Great essay. Have you ever read John Taylor Gatto? I homeschooled all my kids, with a lot of help from a friend. Now my daughter is homeschooling hers. It is a constant struggle to break out of the school mindset, and I don't even believe in it. I stressed that I was somehow leaving my kids behind, failing to bring them up to standards, etc.
Do you think there are innate ability differences between people? I think one of the most important things to figure out when educating a child is what they are actually capable of. If they are not capable of mastering a topic at this time, don't bother pushing it, and don't stress out about it.

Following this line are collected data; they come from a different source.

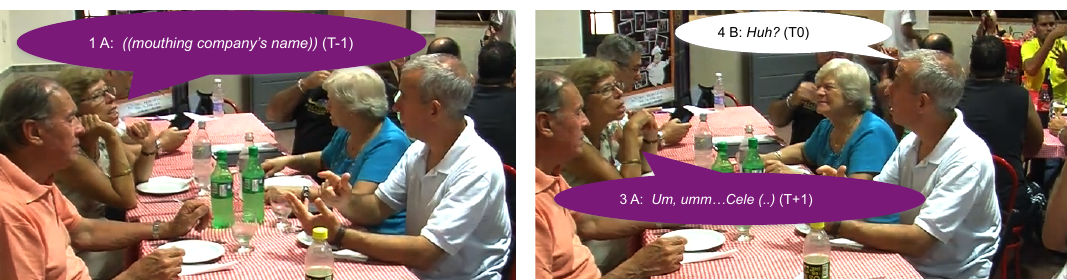
Figure 14. ‘Huh?’ , Person B, on the right of the arrow, initia- tes repair on Person A’s previous turn by opening his mouth and lifting his head up, line 2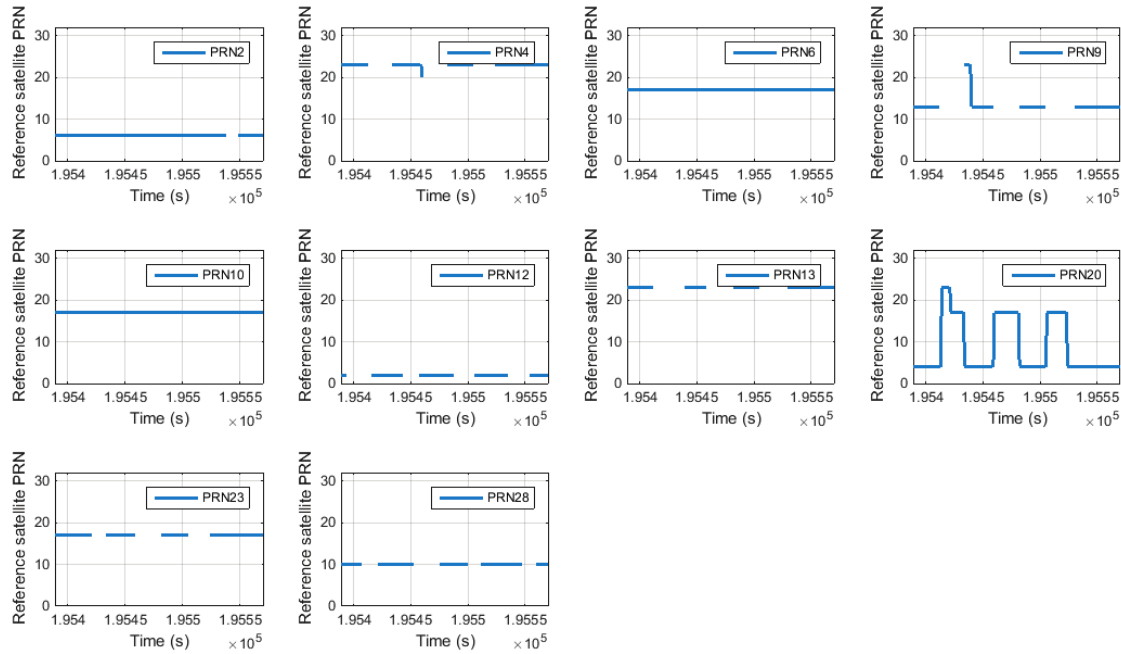
Figure 15. Proposed reference satellite PRN for each satellite.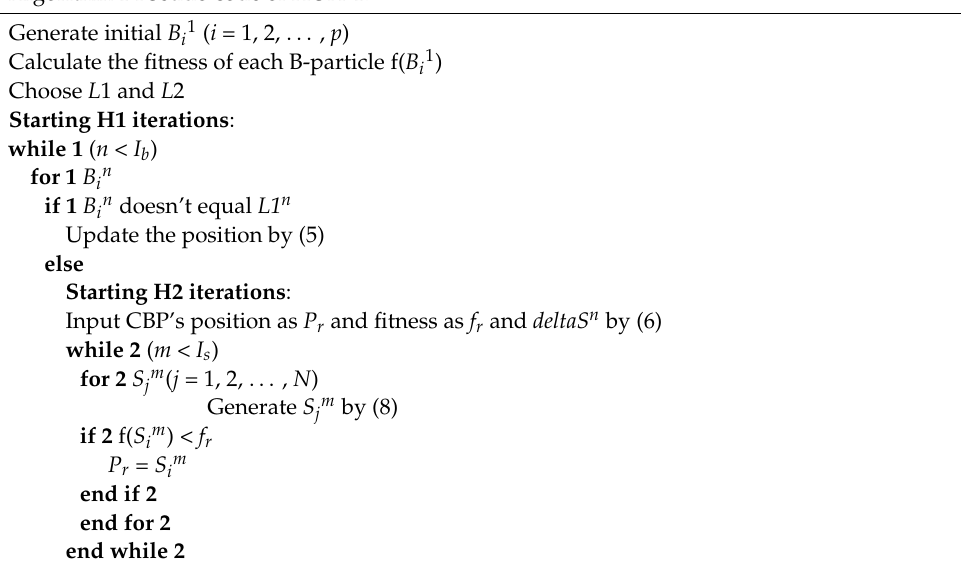
Algorithm 1 Pseudo code of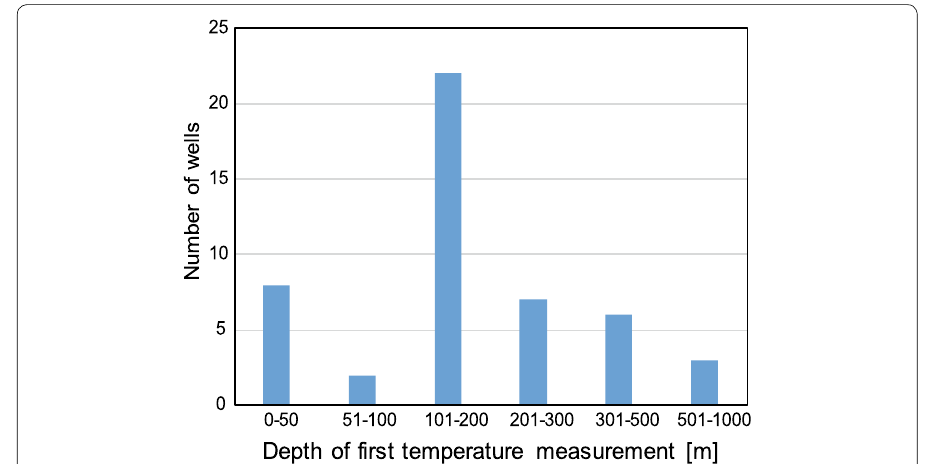
Fig. 3 Depth of first temperature measurement. The number of wells for which the first temperature measurement was made at a given depth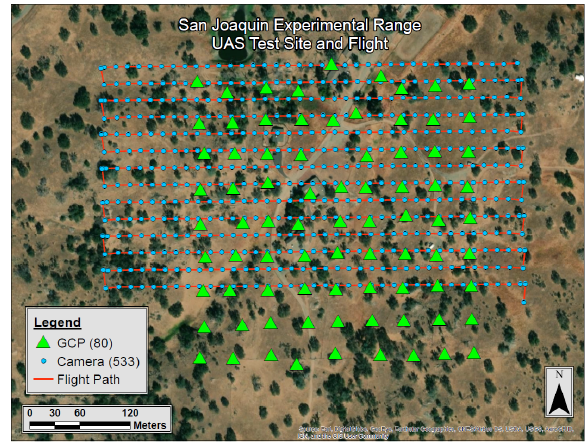
Fig. 3. Flight trajectory image for the project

For instance, suppose you try to teach a 12 year old algebra, and he isn't learning it. There are 3 possibilities: 1. he has the ability to learn it, but is fighting it. It's a problem of discipline. 2. He isn't ready yet. Back up a bit, and wait a few months or years, he'll get it eventually. 3. He will never do well with this level of math. Don't bother. Discerning which one of those it is will help the educator approach the learning problem.
My take is, you don't need to bother teaching it. If 1 or 2 is true, the child can learn it if he is sufficiently motivated. If he goes off to university and needs it, he can learn it quite easily. This describes me, since I failed algebra in junior high, and never did well with math in high school. I went off to college, and decided, now that I was free from that oppressive school system, I would teach myself algebra. It took one week. I then majored in math and physics and got scholarships and graduated at the top of my class. My early struggles didn't ruin my ability to learn math. I suspect it won't ruin any kids ability to learn math, or anything else for that matter, so long as the child is not psychologically crushed by inappropriate demands to learn something they aren't ready for.
If 3 is true, then trying to teach a kid algebra wastes his and your time, and only adds to frustration. They are never going to need it, and are never going to go into a field that needs it. Figure out what they are good at, and encourage them in that. Let them be.